We do not find that Mr. Kittleman — or any of the other directors — breached any fiduciary duty owed to the association or to the depositors, nor do we find that Mr. Kittleman and the other directors suppressed any evidence for the purpose of concealing any material fact in violation of RCW 33.36.060. We are not left with any firm conviction *503 that the supervisor committed a mistake in approving the amendments to Highline's bylaws and articles of incorporation. Neither do we view as a mistake the supervisor's approval of the election at which the amendments were adopted.

Judgment reversed, and the supervisor's declaratory ruling reinstated.

PEARSON and ARMSTRONG, JJ., concur.

Petition for rehearing denied April 5, 1972.

Review denied by Supreme Court May 24, 1972.

NOTES

[1] RCW 33.48.030, initially enacted in 1955, required that stock savings and loan associations shall have a permanent nonwithdrawable stock of the par value of 100 dollars per share. The section was amended in 1963 so as to authorize reduction of the par value to 10 dollars per share; and again in 1969 to 1 dollar per share. (Laws of 1963, ch. 246, § 9; Laws of 1969, ch. 107, § 7.)
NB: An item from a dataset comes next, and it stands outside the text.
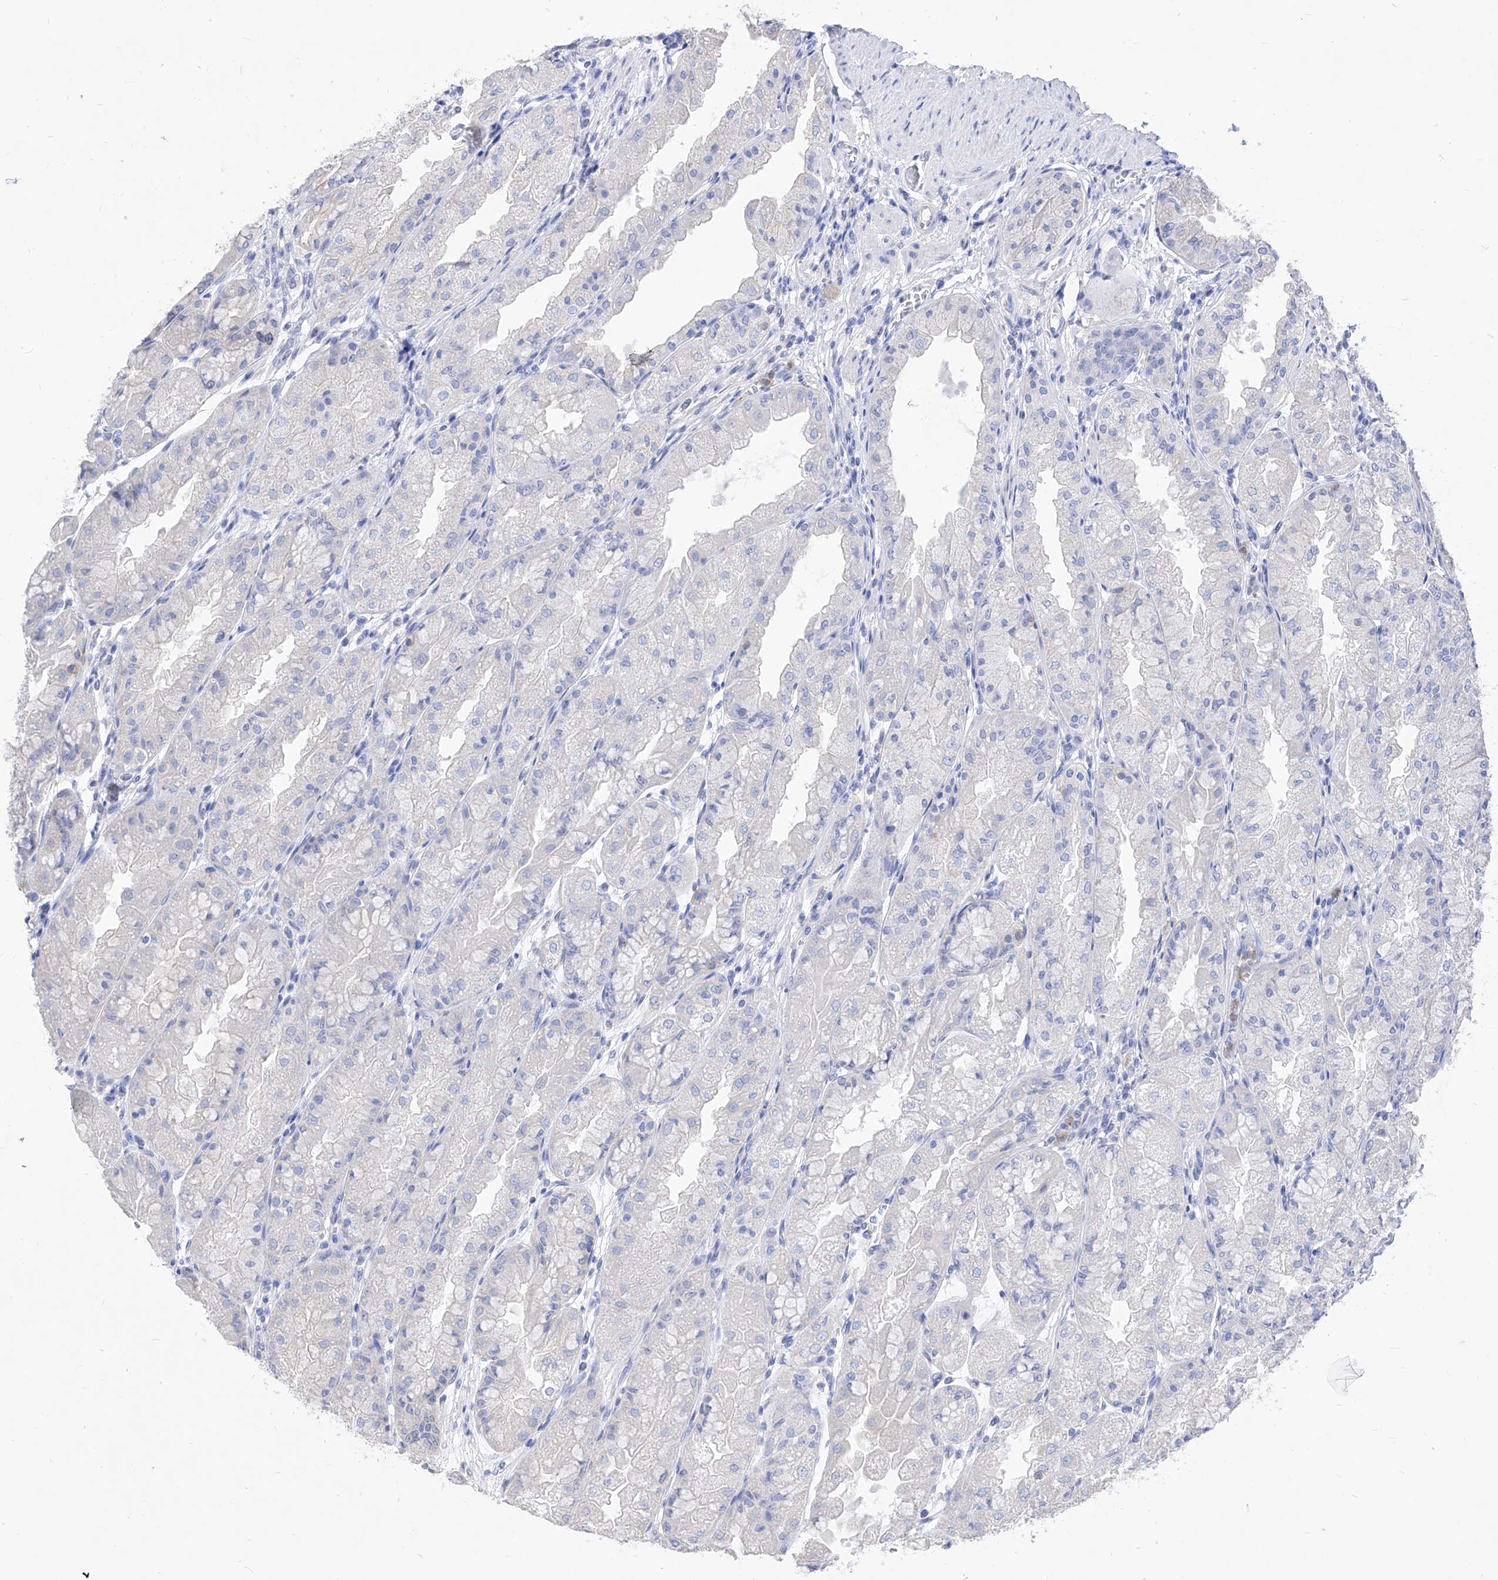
{"staining": {"intensity": "negative", "quantity": "none", "location": "none"}, "tissue": "stomach", "cell_type": "Glandular cells", "image_type": "normal", "snomed": [{"axis": "morphology", "description": "Normal tissue, NOS"}, {"axis": "topography", "description": "Stomach, upper"}], "caption": "The IHC image has no significant positivity in glandular cells of stomach. Brightfield microscopy of immunohistochemistry (IHC) stained with DAB (brown) and hematoxylin (blue), captured at high magnification.", "gene": "VAX1", "patient": {"sex": "male", "age": 47}}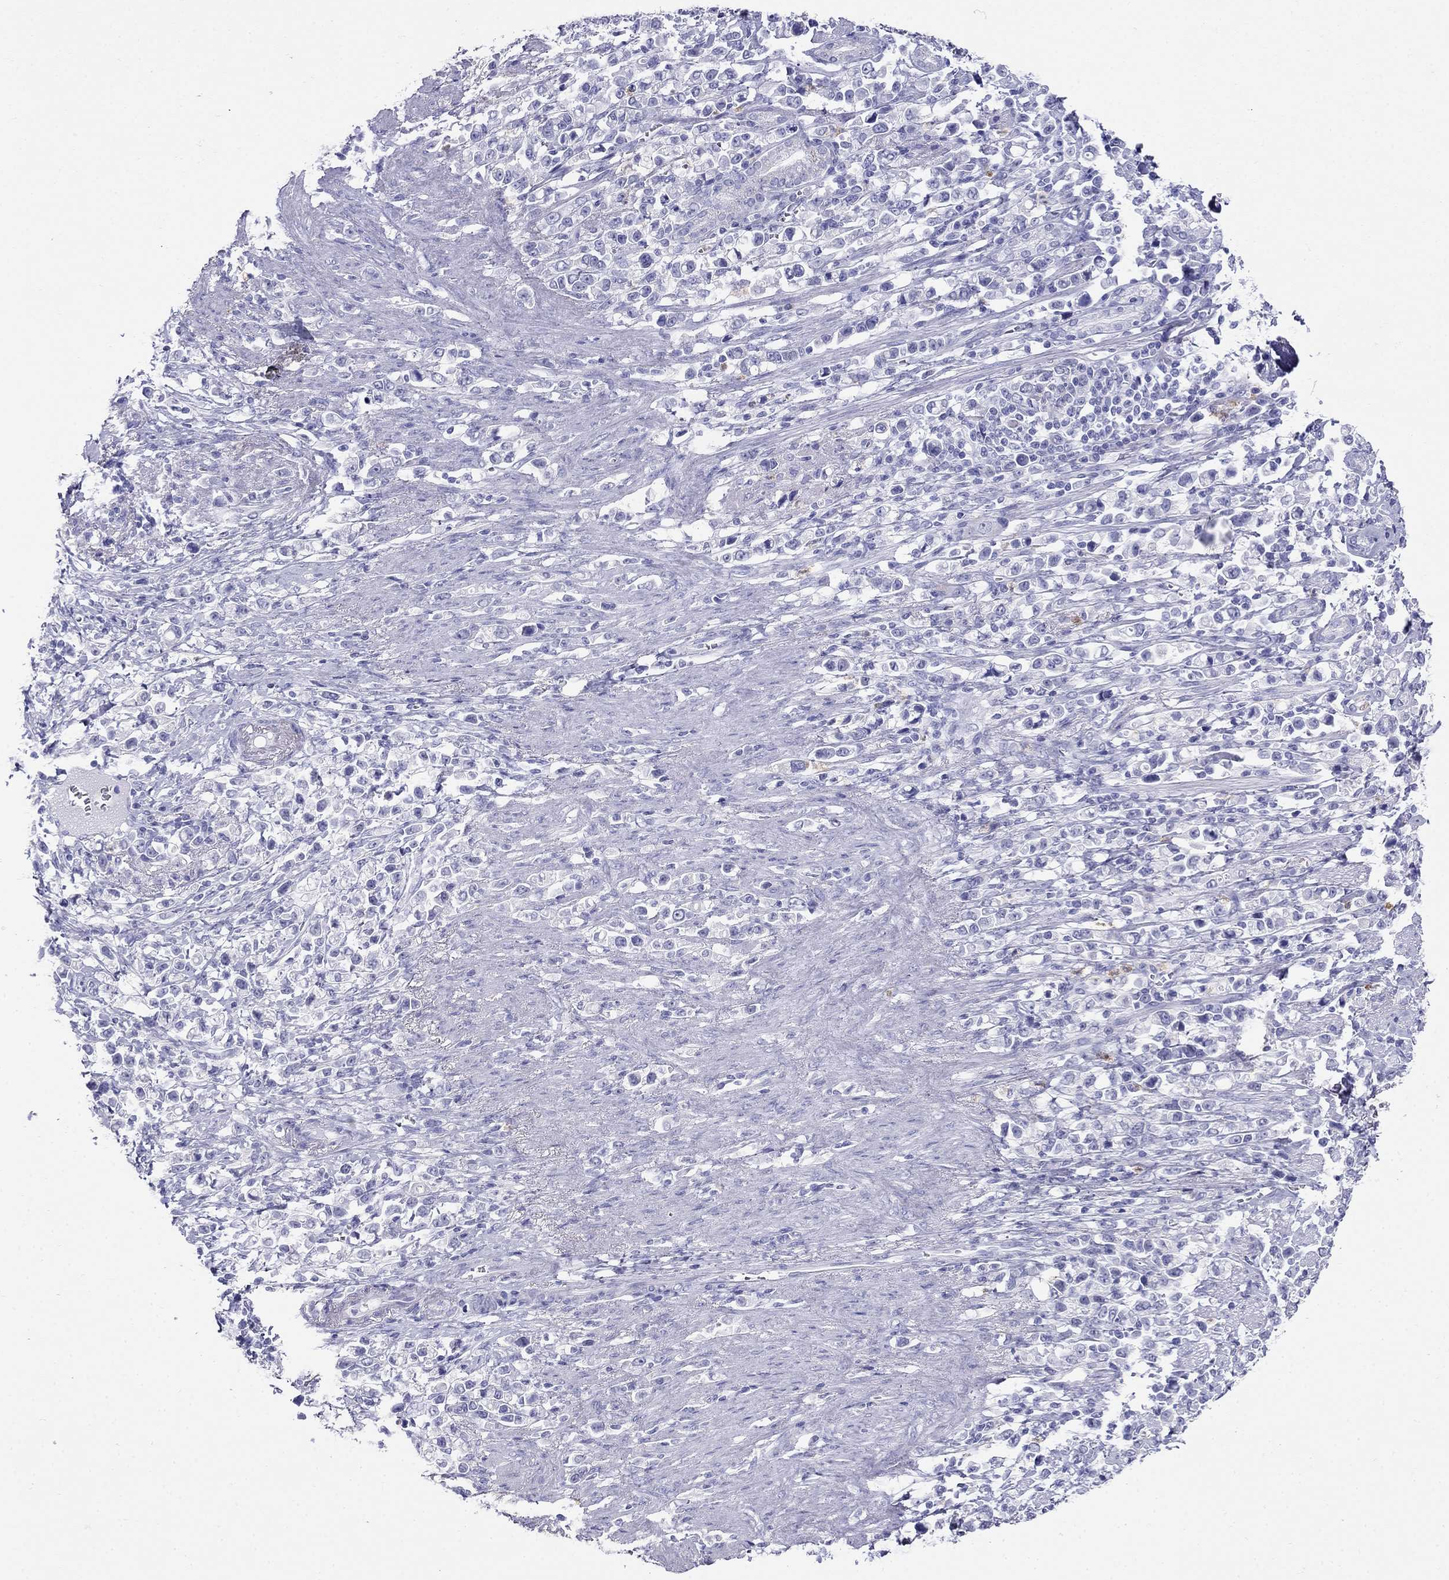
{"staining": {"intensity": "negative", "quantity": "none", "location": "none"}, "tissue": "stomach cancer", "cell_type": "Tumor cells", "image_type": "cancer", "snomed": [{"axis": "morphology", "description": "Adenocarcinoma, NOS"}, {"axis": "topography", "description": "Stomach"}], "caption": "Stomach cancer (adenocarcinoma) stained for a protein using IHC reveals no staining tumor cells.", "gene": "PPP1R36", "patient": {"sex": "male", "age": 63}}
[2] RCW 33.20.010 provides that an association, by its bylaws, may provide that each savings member shall be entitled to one vote for each one hundred dollars of his savings account.

[3] RCW 34.04.080 provides: "On petition of any interested person, an agency may issue a declaratory ruling with respect to the applicability to any person, property, or state of facts of any rule or statute enforceable by it. A declaratory ruling, if issued after argument and stated to be binding, is binding between the agency and the petitioner on the state of facts alleged, unless it is altered or set aside by a court. Such a ruling is subject to review in the superior court of Thurston county in the manner hereinafter provided for the review of decisions in contested cases. Each agency shall prescribe by rule the form for such petitions and the procedure for their submission, consideration, and disposition."

[4] RCW 33.36.060 provides: "Any person who, for the purpose of concealing any material fact, shall suppress any evidence or abstract, remove, mutilate, destroy, or secrete any book, paper or record of an association, or of the supervisor, or of anyone connected with the association or the office of the supervisor, shall be guilty of a felony."

[5] RCW 33.16.060 provides: "Directors and officers of an association shall be deemed to stand in a fiduciary relation to the association and shall discharge the duties of their respective positions in good faith and with that diligence, care, and skill which ordinary, prudent men would exercise under similar circumstances in like position.

"Each director named in the articles of incorporation shall take and subscribe to an oath in writing, before commencing to serve, that each will, so far as the duty devolves upon him, diligently and honestly administer the affairs of the association and will not knowingly violate the laws of the state of Washington or the bylaws of the association in so doing; and each new director, before commencing to serve, shall take such oath. The oaths of the several directors shall be filed with and retained by the supervisor."